The Castration Anxiety
Castration anxiety is another syndrome proposed by Sigmund Freud. Freud believed that boys suffer castration anxiety the moment they realize girls do not have penises. The boys are startled by the discovery and somehow deduce that the girls lost their penises as punishment for some misbehavior.
This causes boys to fear that their own penises could also be cut off as punishment. Freud called this castration anxiety and claimed that it often occurs during the phallic stage, one of the five stages of psychosexual development proposed by Freud.
The five stages are the oral, anal, phallic, latency, and genital stages, in that order. A part of the body is considered the most important (and therefore the highest priority to satisfy the needs of) during each stage of development except during the latency stage, when sex becomes secondary. For the other four, they are the mouth for the oral stage, the anus for the anal stage, and the genitals for the phallic and genital stages.

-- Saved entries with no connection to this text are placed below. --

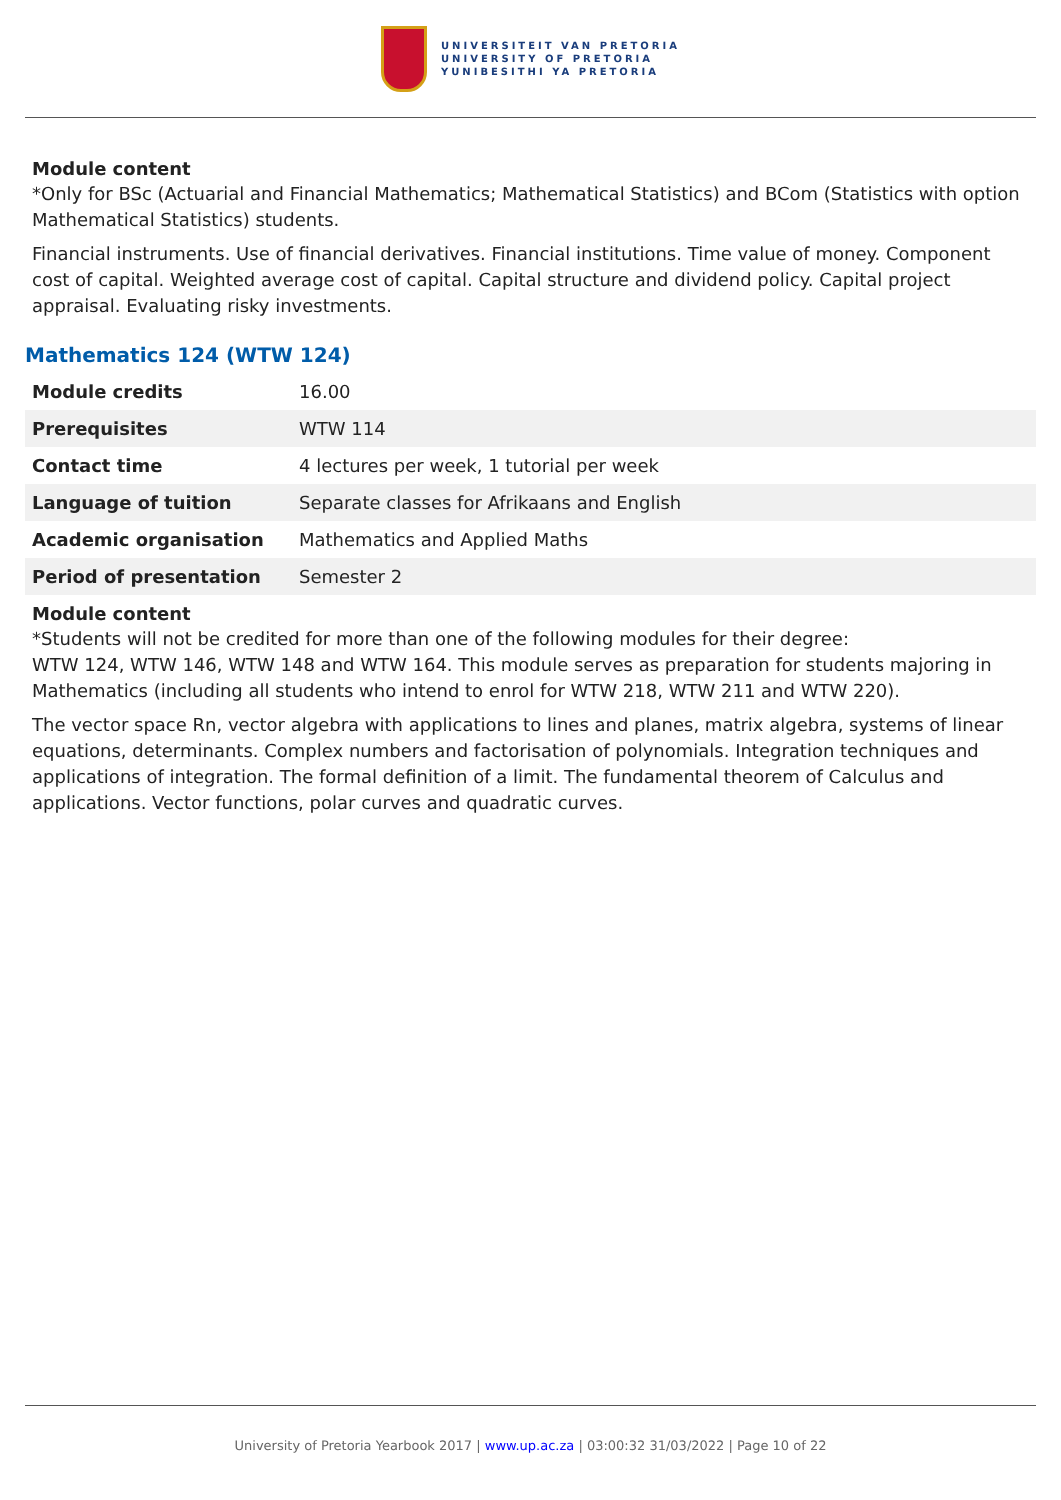UNIVERSITEIT VAN PRETORIA
UNIVERSITY OF PRETORIA
YUNIBESITHI YA PRETORIA
Module content
*Only for BSc (Actuarial and Financial Mathematics; Mathematical Statistics) and BCom (Statistics with option Mathematical Statistics) students.
Financial instruments. Use of financial derivatives. Financial institutions. Time value of money. Component cost of capital. Weighted average cost of capital. Capital structure and dividend policy. Capital project appraisal. Evaluating risky investments.
Mathematics 124 (WTW 124)
| Module credits | 16.00 |
| Prerequisites | WTW 114 |
| Contact time | 4 lectures per week, 1 tutorial per week |
| Language of tuition | Separate classes for Afrikaans and English |
| Academic organisation | Mathematics and Applied Maths |
| Period of presentation | Semester 2 |
Module content
*Students will not be credited for more than one of the following modules for their degree:
WTW 124, WTW 146, WTW 148 and WTW 164. This module serves as preparation for students majoring in Mathematics (including all students who intend to enrol for WTW 218, WTW 211 and WTW 220).
The vector space Rn, vector algebra with applications to lines and planes, matrix algebra, systems of linear equations, determinants. Complex numbers and factorisation of polynomials. Integration techniques and applications of integration. The formal definition of a limit. The fundamental theorem of Calculus and applications. Vector functions, polar curves and quadratic curves.
University of Pretoria Yearbook 2017 | www.up.ac.za | 03:00:32 31/03/2022 | Page 10 of 22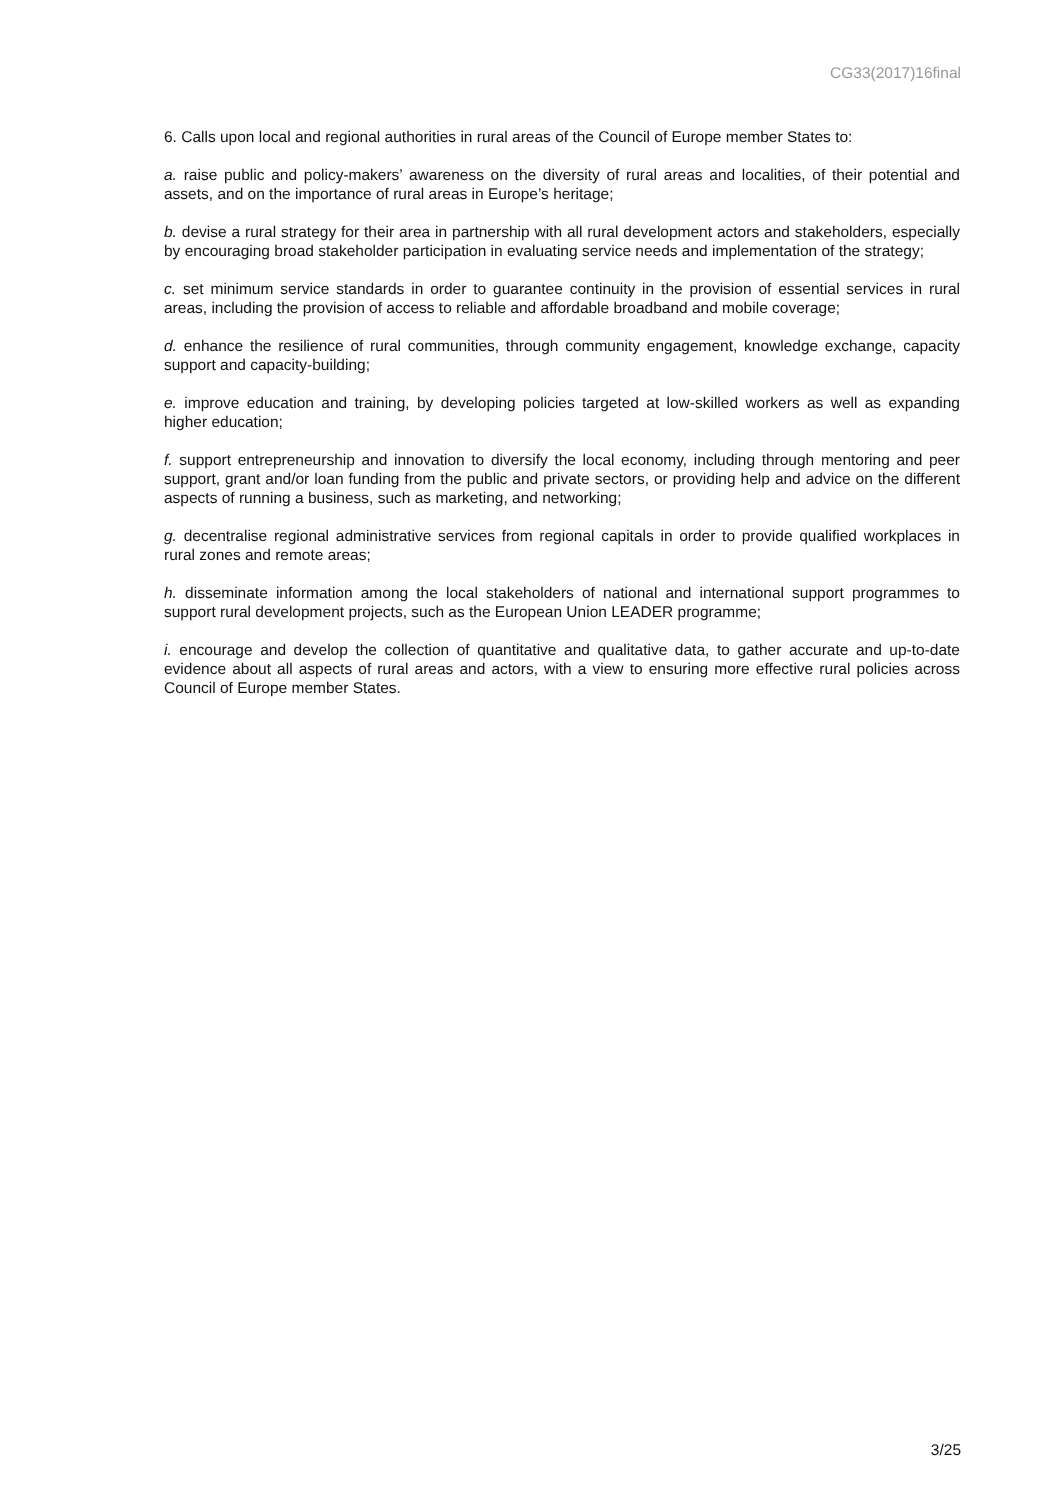CG33(2017)16final
6. Calls upon local and regional authorities in rural areas of the Council of Europe member States to:
a. raise public and policy-makers’ awareness on the diversity of rural areas and localities, of their potential and assets, and on the importance of rural areas in Europe’s heritage;
b. devise a rural strategy for their area in partnership with all rural development actors and stakeholders, especially by encouraging broad stakeholder participation in evaluating service needs and implementation of the strategy;
c. set minimum service standards in order to guarantee continuity in the provision of essential services in rural areas, including the provision of access to reliable and affordable broadband and mobile coverage;
d. enhance the resilience of rural communities, through community engagement, knowledge exchange, capacity support and capacity-building;
e. improve education and training, by developing policies targeted at low-skilled workers as well as expanding higher education;
f. support entrepreneurship and innovation to diversify the local economy, including through mentoring and peer support, grant and/or loan funding from the public and private sectors, or providing help and advice on the different aspects of running a business, such as marketing, and networking;
g. decentralise regional administrative services from regional capitals in order to provide qualified workplaces in rural zones and remote areas;
h. disseminate information among the local stakeholders of national and international support programmes to support rural development projects, such as the European Union LEADER programme;
i. encourage and develop the collection of quantitative and qualitative data, to gather accurate and up-to-date evidence about all aspects of rural areas and actors, with a view to ensuring more effective rural policies across Council of Europe member States.
3/25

Freud believed castration anxiety was usually a result of the Oedipus and Electra complexes, which we will address in the next two entries.
The Oedipus Complex
Freud claimed the Oedipus complex manifests during the phallic stage—just like castration anxiety. However, the Oedipus complex comes first and leads to castration anxiety. Freud claimed that boys develop their first sexual feelings during the phallic stage. Curiously, they (unconsciously) direct those feelings toward their mothers. This was what Freud called the Oedipus complex: the sexual feelings a child directs to his mother.
Fortunately for human evolution, the boys quickly realize that their fathers have already taken their mothers. So they start to consider their fathers as competitors for their mother’s love. Then the boys figure out that women do not have penises. As we mentioned in the previous entry, the boys assume that women lost their penises after they were cut off as punishment.

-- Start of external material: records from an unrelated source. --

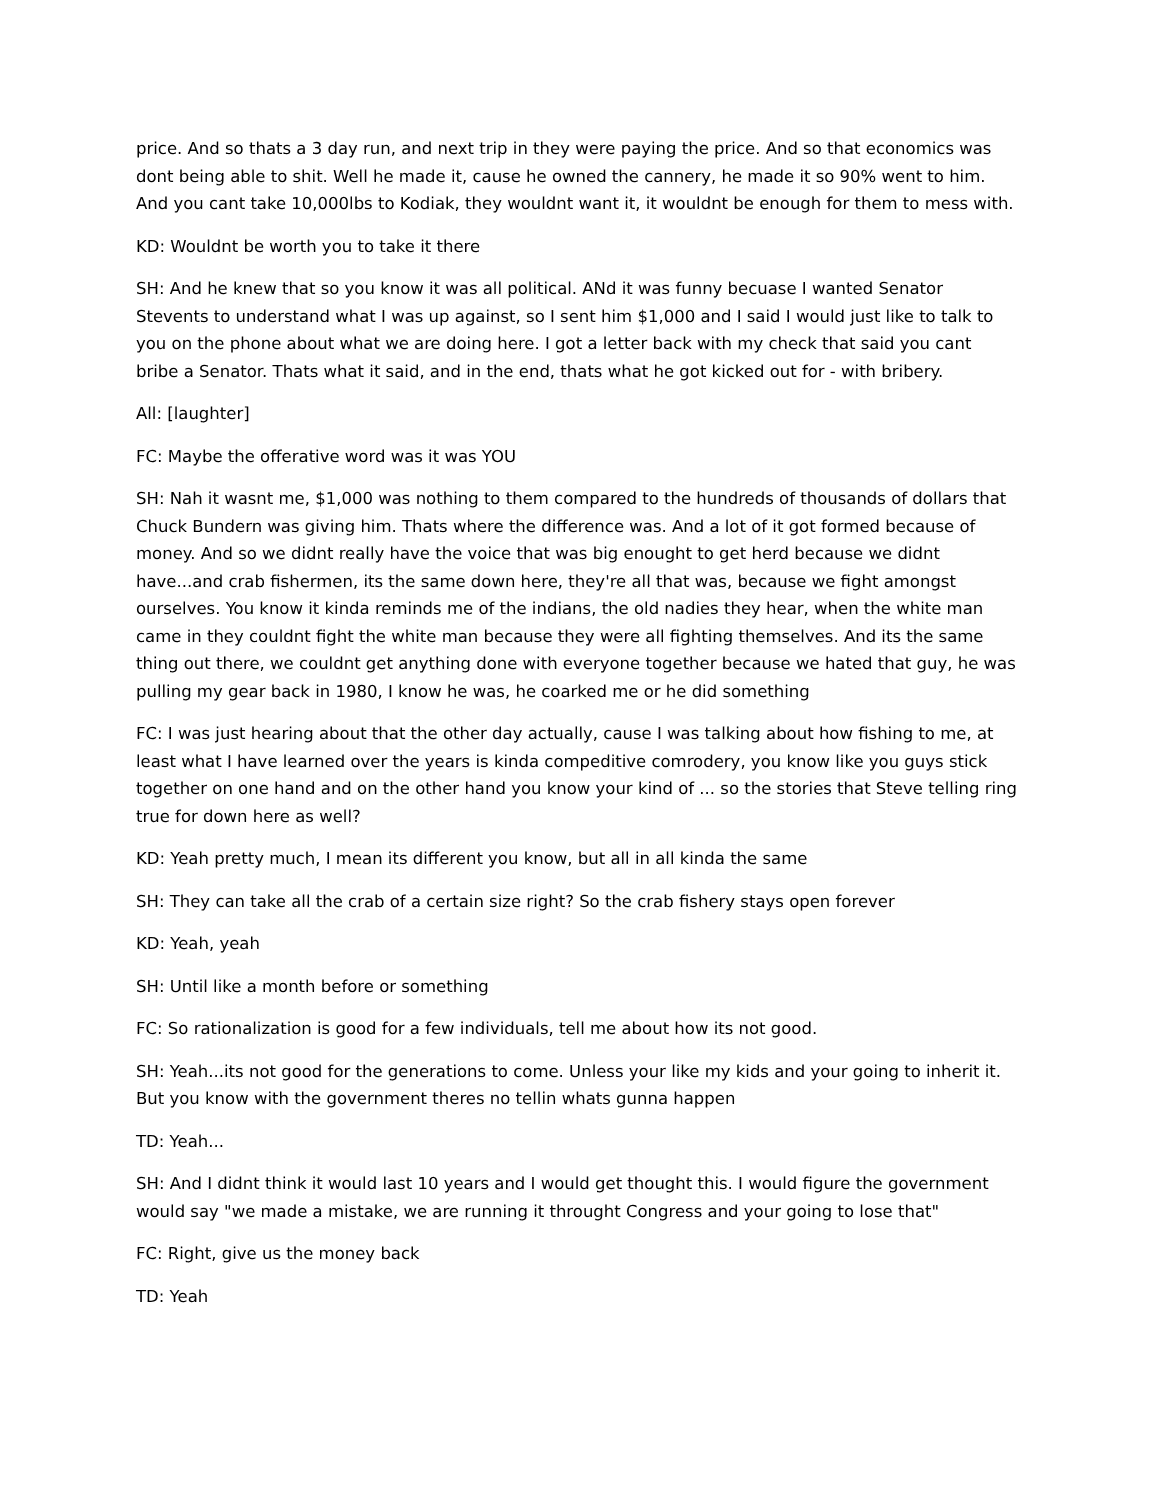price. And so thats a 3 day run, and next trip in they were paying the price. And so that economics was dont being able to shit. Well he made it, cause he owned the cannery, he made it so 90% went to him. And you cant take 10,000lbs to Kodiak, they wouldnt want it, it wouldnt be enough for them to mess with.
KD: Wouldnt be worth you to take it there
SH: And he knew that so you know it was all political. ANd it was funny becuase I wanted Senator Stevents to understand what I was up against, so I sent him $1,000 and I said I would just like to talk to you on the phone about what we are doing here. I got a letter back with my check that said you cant bribe a Senator. Thats what it said, and in the end, thats what he got kicked out for - with bribery.
All: [laughter]
FC: Maybe the offerative word was it was YOU
SH: Nah it wasnt me, $1,000 was nothing to them compared to the hundreds of thousands of dollars that Chuck Bundern was giving him. Thats where the difference was. And a lot of it got formed because of money. And so we didnt really have the voice that was big enought to get herd because we didnt have...and crab fishermen, its the same down here, they're all that was, because we fight amongst ourselves. You know it kinda reminds me of the indians, the old nadies they hear, when the white man came in they couldnt fight the white man because they were all fighting themselves. And its the same thing out there, we couldnt get anything done with everyone together because we hated that guy, he was pulling my gear back in 1980, I know he was, he coarked me or he did something
FC: I was just hearing about that the other day actually, cause I was talking about how fishing to me, at least what I have learned over the years is kinda compeditive comrodery, you know like you guys stick together on one hand and on the other hand you know your kind of ... so the stories that Steve telling ring true for down here as well?
KD: Yeah pretty much, I mean its different you know, but all in all kinda the same
SH: They can take all the crab of a certain size right? So the crab fishery stays open forever
KD: Yeah, yeah
SH: Until like a month before or something
FC: So rationalization is good for a few individuals, tell me about how its not good.
SH: Yeah...its not good for the generations to come. Unless your like my kids and your going to inherit it. But you know with the government theres no tellin whats gunna happen
TD: Yeah...
SH: And I didnt think it would last 10 years and I would get thought this. I would figure the government would say "we made a mistake, we are running it throught Congress and your going to lose that"
FC: Right, give us the money back
TD: Yeah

The boys fear their fathers could cut off their penises, too, if the father should learn of the son’s feelings for the mother. So they suppress the sexual feelings they have for their mothers and ally with their fathers to save their penises. This marks the end of the phallic stage and the beginning of the latency stage, when the child has no sexual feelings.
The Electra Complex
Freud developed the theory of what he called the “negative Oedipus complex” or “feminine Oedipus attitude” at the same time he came up with the Oedipus complex. The negative Oedipus complex is the opposite and feminine version of the male Oedipus complex. Like the Oedipus complex, it supposedly occurs in the phallic stage.
Freud claimed girls are often closer to their mothers than their fathers at birth. However, that changes when they reach the phallic stage. Like boys, girls notice their lack of penises during the phallic stage. For some reason, they, too, believe that they used to have penises but lost them after they were castrated.
Instead of developing castration anxiety like boys, the girls develop the Electra complex. This causes them to dislike their mother, who they blame for their castration. At the same time, they forge closer ties with their father over his possession of a penis. However, the girl reignites her relationship with her mother as she enters the latency stage.
As mentioned, Freud called this syndrome the negative Oedipus complex or the feminine Oedipus attitude. That changed in 1913, when Carl Jung, a one-time associate of Freud, renamed it the Electra complex. Freud rejected the name.